(Instructions to follow):
The output should match the data below line for line.

Records drawn from a dataset:
· · · · · · ·
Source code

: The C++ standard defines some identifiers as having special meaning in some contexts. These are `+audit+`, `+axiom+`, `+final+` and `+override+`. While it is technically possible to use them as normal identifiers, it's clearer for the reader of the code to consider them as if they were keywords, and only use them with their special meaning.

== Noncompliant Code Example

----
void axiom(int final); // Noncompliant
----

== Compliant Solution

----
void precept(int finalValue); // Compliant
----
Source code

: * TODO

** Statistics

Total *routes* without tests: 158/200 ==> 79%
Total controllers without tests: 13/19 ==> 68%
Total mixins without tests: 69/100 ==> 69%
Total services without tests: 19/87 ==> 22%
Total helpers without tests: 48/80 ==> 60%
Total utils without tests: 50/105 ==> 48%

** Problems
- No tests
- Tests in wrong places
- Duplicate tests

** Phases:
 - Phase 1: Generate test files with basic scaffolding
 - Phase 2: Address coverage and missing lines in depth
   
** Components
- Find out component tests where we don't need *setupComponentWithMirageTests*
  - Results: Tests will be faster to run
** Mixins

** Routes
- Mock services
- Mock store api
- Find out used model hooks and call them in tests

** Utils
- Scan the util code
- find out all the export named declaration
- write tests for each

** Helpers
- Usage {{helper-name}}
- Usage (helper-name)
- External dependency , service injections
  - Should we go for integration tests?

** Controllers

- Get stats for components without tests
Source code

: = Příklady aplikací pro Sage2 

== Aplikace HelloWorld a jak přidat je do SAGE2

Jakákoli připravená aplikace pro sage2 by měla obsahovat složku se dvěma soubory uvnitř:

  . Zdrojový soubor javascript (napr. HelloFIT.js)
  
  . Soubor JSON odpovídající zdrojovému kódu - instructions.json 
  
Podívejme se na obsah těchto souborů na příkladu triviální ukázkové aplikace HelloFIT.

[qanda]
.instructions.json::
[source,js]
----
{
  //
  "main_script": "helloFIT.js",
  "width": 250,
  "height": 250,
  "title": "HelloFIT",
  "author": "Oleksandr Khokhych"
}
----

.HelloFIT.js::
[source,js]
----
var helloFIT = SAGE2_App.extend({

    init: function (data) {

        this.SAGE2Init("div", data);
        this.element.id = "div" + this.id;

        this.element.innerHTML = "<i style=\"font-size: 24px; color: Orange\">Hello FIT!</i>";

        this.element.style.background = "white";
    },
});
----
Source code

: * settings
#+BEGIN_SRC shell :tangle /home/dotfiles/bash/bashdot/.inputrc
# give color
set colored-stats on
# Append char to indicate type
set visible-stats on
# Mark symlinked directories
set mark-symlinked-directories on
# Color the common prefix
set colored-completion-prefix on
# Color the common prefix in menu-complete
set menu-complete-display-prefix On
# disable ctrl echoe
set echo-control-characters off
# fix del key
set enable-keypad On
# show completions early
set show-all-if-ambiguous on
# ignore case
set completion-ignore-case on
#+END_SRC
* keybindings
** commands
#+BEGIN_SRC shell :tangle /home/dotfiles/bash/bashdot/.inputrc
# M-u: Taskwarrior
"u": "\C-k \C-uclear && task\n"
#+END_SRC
· · · · · · ·
(Result for this exercise):
Source code

: The C++ standard defines some identifiers as having special meaning in some contexts. These are `+audit+`, `+axiom+`, `+final+` and `+override+`. While it is technically possible to use them as normal identifiers, it's clearer for the reader of the code to consider them as if they were keywords, and only use them with their special meaning.

== Noncompliant Code Example

----
void axiom(int final); // Noncompliant
----

== Compliant Solution

----
void precept(int finalValue); // Compliant
----
Source code

: * TODO

** Statistics

Total *routes* without tests: 158/200 ==> 79%
Total controllers without tests: 13/19 ==> 68%
Total mixins without tests: 69/100 ==> 69%
Total services without tests: 19/87 ==> 22%
Total helpers without tests: 48/80 ==> 60%
Total utils without tests: 50/105 ==> 48%

** Problems
- No tests
- Tests in wrong places
- Duplicate tests

** Phases:
 - Phase 1: Generate test files with basic scaffolding
 - Phase 2: Address coverage and missing lines in depth
   
** Components
- Find out component tests where we don't need *setupComponentWithMirageTests*
  - Results: Tests will be faster to run
** Mixins

** Routes
- Mock services
- Mock store api
- Find out used model hooks and call them in tests

** Utils
- Scan the util code
- find out all the export named declaration
- write tests for each

** Helpers
- Usage {{helper-name}}
- Usage (helper-name)
- External dependency , service injections
  - Should we go for integration tests?

** Controllers

- Get stats for components without tests
Source code

: = Příklady aplikací pro Sage2 

== Aplikace HelloWorld a jak přidat je do SAGE2

Jakákoli připravená aplikace pro sage2 by měla obsahovat složku se dvěma soubory uvnitř:

  . Zdrojový soubor javascript (napr. HelloFIT.js)
  
  . Soubor JSON odpovídající zdrojovému kódu - instructions.json 
  
Podívejme se na obsah těchto souborů na příkladu triviální ukázkové aplikace HelloFIT.

[qanda]
.instructions.json::
[source,js]
----
{
  //
  "main_script": "helloFIT.js",
  "width": 250,
  "height": 250,
  "title": "HelloFIT",
  "author": "Oleksandr Khokhych"
}
----

.HelloFIT.js::
[source,js]
----
var helloFIT = SAGE2_App.extend({

    init: function (data) {

        this.SAGE2Init("div", data);
        this.element.id = "div" + this.id;

        this.element.innerHTML = "<i style=\"font-size: 24px; color: Orange\">Hello FIT!</i>";

        this.element.style.background = "white";
    },
});
----
Source code

: * settings
#+BEGIN_SRC shell :tangle /home/dotfiles/bash/bashdot/.inputrc
# give color
set colored-stats on
# Append char to indicate type
set visible-stats on
# Mark symlinked directories
set mark-symlinked-directories on
# Color the common prefix
set colored-completion-prefix on
# Color the common prefix in menu-complete
set menu-complete-display-prefix On
# disable ctrl echoe
set echo-control-characters off
# fix del key
set enable-keypad On
# show completions early
set show-all-if-ambiguous on
# ignore case
set completion-ignore-case on
#+END_SRC
* keybindings
** commands
#+BEGIN_SRC shell :tangle /home/dotfiles/bash/bashdot/.inputrc
# M-u: Taskwarrior
"u": "\C-k \C-uclear && task\n"
#+END_SRC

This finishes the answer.